Return each of the following entries word for word.
--
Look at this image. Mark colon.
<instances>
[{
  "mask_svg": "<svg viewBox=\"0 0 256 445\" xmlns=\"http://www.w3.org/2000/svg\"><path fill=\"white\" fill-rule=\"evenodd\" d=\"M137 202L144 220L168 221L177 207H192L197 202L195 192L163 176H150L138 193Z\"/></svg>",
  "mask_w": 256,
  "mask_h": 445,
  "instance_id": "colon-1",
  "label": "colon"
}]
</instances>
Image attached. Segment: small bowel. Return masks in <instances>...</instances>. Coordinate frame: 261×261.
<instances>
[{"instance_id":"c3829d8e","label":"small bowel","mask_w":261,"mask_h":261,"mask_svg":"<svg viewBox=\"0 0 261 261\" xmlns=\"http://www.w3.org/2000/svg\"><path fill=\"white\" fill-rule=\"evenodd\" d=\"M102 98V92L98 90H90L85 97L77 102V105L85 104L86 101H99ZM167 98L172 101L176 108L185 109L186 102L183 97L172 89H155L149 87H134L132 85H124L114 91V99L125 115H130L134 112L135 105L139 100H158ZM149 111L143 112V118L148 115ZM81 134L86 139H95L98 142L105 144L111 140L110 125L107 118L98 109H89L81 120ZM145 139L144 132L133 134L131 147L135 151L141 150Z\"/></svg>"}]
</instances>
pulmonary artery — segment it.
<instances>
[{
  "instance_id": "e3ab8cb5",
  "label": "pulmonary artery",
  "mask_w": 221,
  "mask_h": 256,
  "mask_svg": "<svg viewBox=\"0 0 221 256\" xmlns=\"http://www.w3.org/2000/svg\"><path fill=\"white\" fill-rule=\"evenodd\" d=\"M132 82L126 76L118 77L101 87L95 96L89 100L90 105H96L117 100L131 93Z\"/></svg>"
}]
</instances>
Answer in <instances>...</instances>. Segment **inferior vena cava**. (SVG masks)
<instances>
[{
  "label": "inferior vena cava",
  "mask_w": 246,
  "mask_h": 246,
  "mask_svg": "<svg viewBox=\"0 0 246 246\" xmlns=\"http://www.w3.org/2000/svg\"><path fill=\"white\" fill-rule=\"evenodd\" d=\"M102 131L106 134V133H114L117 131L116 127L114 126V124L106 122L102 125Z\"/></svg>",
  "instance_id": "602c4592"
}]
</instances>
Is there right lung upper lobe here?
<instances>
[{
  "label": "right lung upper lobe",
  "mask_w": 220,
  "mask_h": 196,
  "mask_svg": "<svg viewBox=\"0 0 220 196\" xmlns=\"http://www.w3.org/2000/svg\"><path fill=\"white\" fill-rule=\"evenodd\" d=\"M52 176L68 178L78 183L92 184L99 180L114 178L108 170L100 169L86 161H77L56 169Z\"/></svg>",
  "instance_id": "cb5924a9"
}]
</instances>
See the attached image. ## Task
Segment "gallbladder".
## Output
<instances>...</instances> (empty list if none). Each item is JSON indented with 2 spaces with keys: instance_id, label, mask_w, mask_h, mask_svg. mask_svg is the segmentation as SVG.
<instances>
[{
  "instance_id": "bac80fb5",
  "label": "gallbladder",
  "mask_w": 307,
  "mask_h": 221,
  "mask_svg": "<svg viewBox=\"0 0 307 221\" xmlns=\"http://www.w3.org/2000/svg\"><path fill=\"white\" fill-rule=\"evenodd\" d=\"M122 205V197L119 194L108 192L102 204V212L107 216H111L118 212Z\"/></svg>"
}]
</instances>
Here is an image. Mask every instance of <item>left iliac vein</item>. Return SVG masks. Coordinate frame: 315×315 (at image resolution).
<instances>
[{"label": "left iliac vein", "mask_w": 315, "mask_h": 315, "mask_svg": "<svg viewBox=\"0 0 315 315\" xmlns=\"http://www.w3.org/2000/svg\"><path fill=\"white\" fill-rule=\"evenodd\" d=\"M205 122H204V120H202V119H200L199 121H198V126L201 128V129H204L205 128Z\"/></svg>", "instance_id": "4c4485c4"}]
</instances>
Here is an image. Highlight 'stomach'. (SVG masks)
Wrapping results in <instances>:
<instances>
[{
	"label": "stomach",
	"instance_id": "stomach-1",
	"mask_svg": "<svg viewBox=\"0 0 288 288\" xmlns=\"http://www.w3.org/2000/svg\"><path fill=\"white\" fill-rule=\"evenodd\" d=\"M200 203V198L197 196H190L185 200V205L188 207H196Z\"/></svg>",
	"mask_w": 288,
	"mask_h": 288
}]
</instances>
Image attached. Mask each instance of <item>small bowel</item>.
--
§ **ANSWER TO THIS TASK**:
Look at this image. Mark colon.
<instances>
[{
  "mask_svg": "<svg viewBox=\"0 0 256 445\" xmlns=\"http://www.w3.org/2000/svg\"><path fill=\"white\" fill-rule=\"evenodd\" d=\"M137 202L144 220L168 221L177 207H192L197 202L195 192L163 176H150L138 193Z\"/></svg>",
  "mask_w": 256,
  "mask_h": 445,
  "instance_id": "colon-1",
  "label": "colon"
}]
</instances>
Image attached. Segment: small bowel. Return masks in <instances>...</instances>. Coordinate frame: 261×261.
<instances>
[{"instance_id":"c3829d8e","label":"small bowel","mask_w":261,"mask_h":261,"mask_svg":"<svg viewBox=\"0 0 261 261\" xmlns=\"http://www.w3.org/2000/svg\"><path fill=\"white\" fill-rule=\"evenodd\" d=\"M102 98V92L98 90H90L85 97L77 102V105L85 104L86 101H99ZM167 98L172 101L176 108L185 109L186 102L183 97L172 89H155L149 87H134L132 85H124L114 91V99L125 115H130L134 112L135 105L139 100H158ZM149 111L143 112V118L148 115ZM81 134L86 139H95L98 142L105 144L111 140L110 125L107 118L98 109H89L81 120ZM145 139L144 132L133 134L131 147L135 151L141 150Z\"/></svg>"}]
</instances>
pulmonary artery — segment it.
<instances>
[{
  "instance_id": "e3ab8cb5",
  "label": "pulmonary artery",
  "mask_w": 221,
  "mask_h": 256,
  "mask_svg": "<svg viewBox=\"0 0 221 256\" xmlns=\"http://www.w3.org/2000/svg\"><path fill=\"white\" fill-rule=\"evenodd\" d=\"M132 82L126 76L118 77L101 87L95 96L89 100L90 105H96L117 100L131 93Z\"/></svg>"
}]
</instances>
Answer in <instances>...</instances>. Segment **inferior vena cava**. (SVG masks)
<instances>
[{
  "label": "inferior vena cava",
  "mask_w": 246,
  "mask_h": 246,
  "mask_svg": "<svg viewBox=\"0 0 246 246\" xmlns=\"http://www.w3.org/2000/svg\"><path fill=\"white\" fill-rule=\"evenodd\" d=\"M102 131L106 134V133H114L117 131L116 127L114 126V124L106 122L102 125Z\"/></svg>",
  "instance_id": "602c4592"
}]
</instances>
Is there right lung upper lobe here?
<instances>
[{
  "label": "right lung upper lobe",
  "mask_w": 220,
  "mask_h": 196,
  "mask_svg": "<svg viewBox=\"0 0 220 196\" xmlns=\"http://www.w3.org/2000/svg\"><path fill=\"white\" fill-rule=\"evenodd\" d=\"M52 176L68 178L78 183L92 184L99 180L114 178L108 170L100 169L86 161H77L56 169Z\"/></svg>",
  "instance_id": "cb5924a9"
}]
</instances>
See the attached image. ## Task
Segment "gallbladder".
## Output
<instances>...</instances> (empty list if none). Each item is JSON indented with 2 spaces with keys: instance_id, label, mask_w, mask_h, mask_svg. mask_svg is the segmentation as SVG.
<instances>
[{
  "instance_id": "bac80fb5",
  "label": "gallbladder",
  "mask_w": 307,
  "mask_h": 221,
  "mask_svg": "<svg viewBox=\"0 0 307 221\" xmlns=\"http://www.w3.org/2000/svg\"><path fill=\"white\" fill-rule=\"evenodd\" d=\"M122 205V197L119 194L108 192L102 204V212L107 216H111L118 212Z\"/></svg>"
}]
</instances>
Here is an image. Mask every instance of <item>left iliac vein</item>. Return SVG masks. Coordinate frame: 315×315 (at image resolution).
<instances>
[{"label": "left iliac vein", "mask_w": 315, "mask_h": 315, "mask_svg": "<svg viewBox=\"0 0 315 315\" xmlns=\"http://www.w3.org/2000/svg\"><path fill=\"white\" fill-rule=\"evenodd\" d=\"M205 122H204V120H202V119H200L199 121H198V126L201 128V129H204L205 128Z\"/></svg>", "instance_id": "4c4485c4"}]
</instances>
Here is an image. Highlight 'stomach'. (SVG masks)
Wrapping results in <instances>:
<instances>
[{
	"label": "stomach",
	"instance_id": "stomach-1",
	"mask_svg": "<svg viewBox=\"0 0 288 288\" xmlns=\"http://www.w3.org/2000/svg\"><path fill=\"white\" fill-rule=\"evenodd\" d=\"M200 203V198L197 196H190L185 200V205L188 207H196Z\"/></svg>",
	"mask_w": 288,
	"mask_h": 288
}]
</instances>
Image attached. Mask each instance of <item>small bowel</item>.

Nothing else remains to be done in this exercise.